Как я уже упоминал, Юрий Николаевич при всей своей увлеченности основным делом своей жизни и предельной загруженности мог быть удивительно внимательным и отзывчивым в тех случаях, когда речь шла о поддержке людей, которые, по его мнению, этого заслуживали. Я позволю себе привести здесь, причем достаточно подробно только один характерный для него и особенно памятный для меня эпизод такого рода, который произошел в 1987 году при очередной реорганизации ГОИ, проходившей в условиях смены его руководства. В процессе реорганизации в новую структуру института не должен был войти целый ряд лабораторий, включая лабораторию люминесценции Алексея Семеновича Черкасова и мою лабораторию спектроскопии неупорядоченных систем. В один из вечеров (уже после рабочего дня), когда я напряженно анализировал сложившуюся ситуацию, у меня на столе зазвонил телефон. Это был Юрий Николаевич, который сразу же спросил меня, что у нас происходит. Выслушав меня, он жестким тоном произнес слова, которые я запомнил на всю жизнь: “Они там в дирекции с ума что ли посходили? Они что не понимают, что вам цены нет!” Более высокой и эмоциональной оценки нашей деятельности мне слышать не приходилось!
Дальше события в тот вечер развивались таким образом – Юрий Николаевич попросил меня немедленно прийти к нему и после нашего разговора, оставив меня в своем кабинете, отправился в дирекцию, где пробыл около полутора часов. Что и как он там говорил, я не знаю (он сказал мне только, что высказал им в глаза все, что о них думает), но в результате он взял под свое крыло (в свою лабораторию) 5 научных групп (2 из лаборатории А.С. Черкасова и 3 из моей лаборатории) общей численностью 19 человек.
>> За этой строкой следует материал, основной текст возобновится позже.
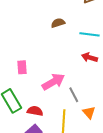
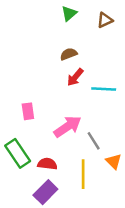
cyan line: (90, 34) -> (104, 89), moved
red arrow: (89, 57) -> (75, 77), moved, turned -63

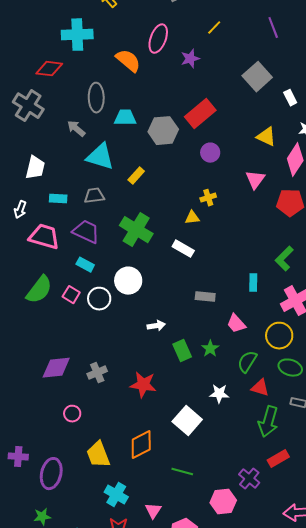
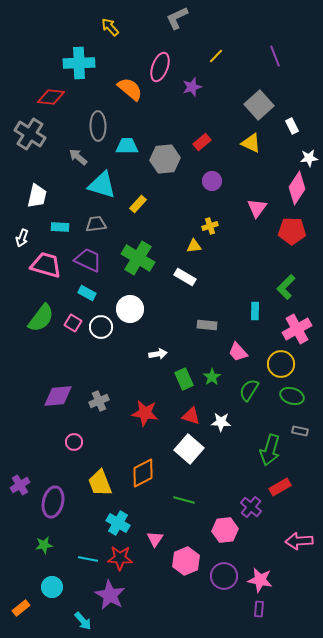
red rectangle: (200, 114) -> (202, 142), size x0.6
yellow triangle: (266, 137) -> (251, 143), moved
red triangle: (260, 388) -> (191, 416), moved
purple cross: (18, 457) -> (20, 485), turned -36

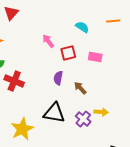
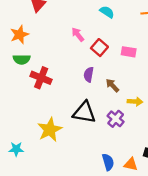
cyan semicircle: (82, 27) -> (107, 12), moved
red square: (68, 53) -> (99, 48), turned -35
yellow arrow: (101, 112) -> (135, 102), moved

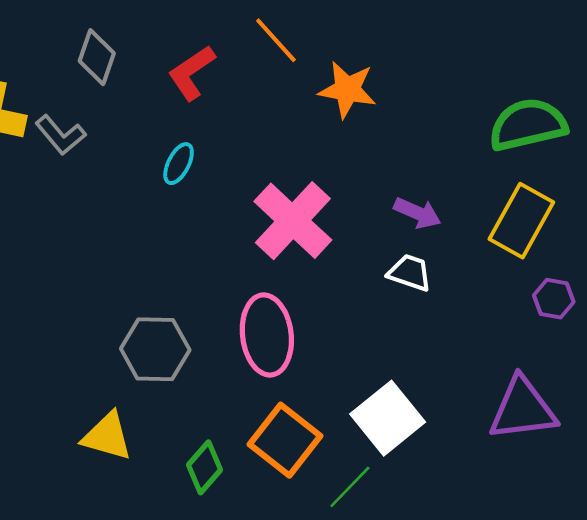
Тем самым он в очень трудное время подарил всем нам еще 10 лет полноценной творческой жизни в стенах ГОИ, не выдвинув при этом никаких условий. Более того, Юрий Николаевич сразу же высказался в том смысле, что нам не обязательно становиться голографистами, а следует продолжать заниматься своими фотофизическими и фотохимическими проблемами, периодически докладывая о результатах этой работы на семинарах лаборатории, поскольку такие доклады, по его словам, “будят воображение сотрудников”. Разумеется, все это было связано, в конечном счете, с проблемой поиска новых принципов создания фоторегистрирующих сред для динамической голографии, чему он придавал особое значение. Мне приятно сознавать, что нам удалось внести определенный вклад в решение этой актуальной задачи.
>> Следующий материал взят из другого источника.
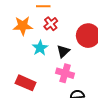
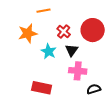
red cross: (51, 24) -> (64, 32), moved

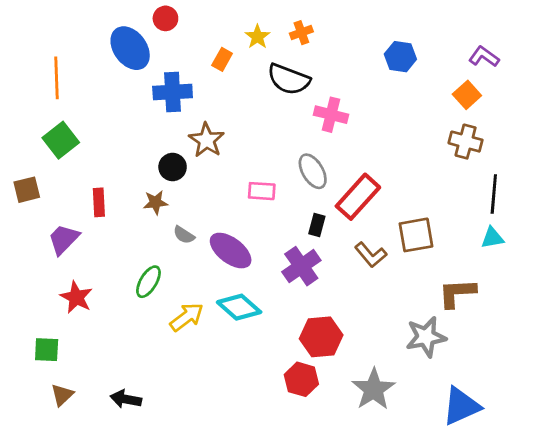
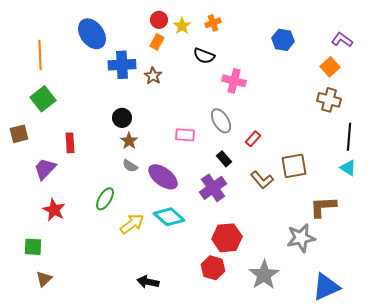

В заключение мне хотелось бы поделиться с читателями одним из наиболее ярких воспоминаний, касающимся своеобразной традиции нашего с Юрием Николаевичем общения, сложившейся в 80х – 90х годах. Очень часто в конце очередной беседы и обмена мнениями он спрашивал “О чем ты сейчас думаешь?” При этом он имел в виду то, как я понимаю перспективы развития своего научного направления или, иными словами, свою “сверхзадачу”. Обычно мой ответ на этот вопрос приводил к дополнительному обсуждению широкого круга принципиальных проблем, относящихся к фотофизике неупорядоченных веществ и физической оптике. В конце одной из наших последних встреч я позволил себе задать ему тот же вопрос, ответ на который меня потряс. Он сказал ”Я думаю о голографии волн Де-Бройля”. Я попытался представить себе, что он имеет в виду, но у меня закружилась голова…
Вот таким был масштаб личности этого человека сделавшего себя сам, ставшего гордостью отечественной науки и по праву вошедшего в число наиболее крупных мировых ученых, определяющих уровень современного естествознания.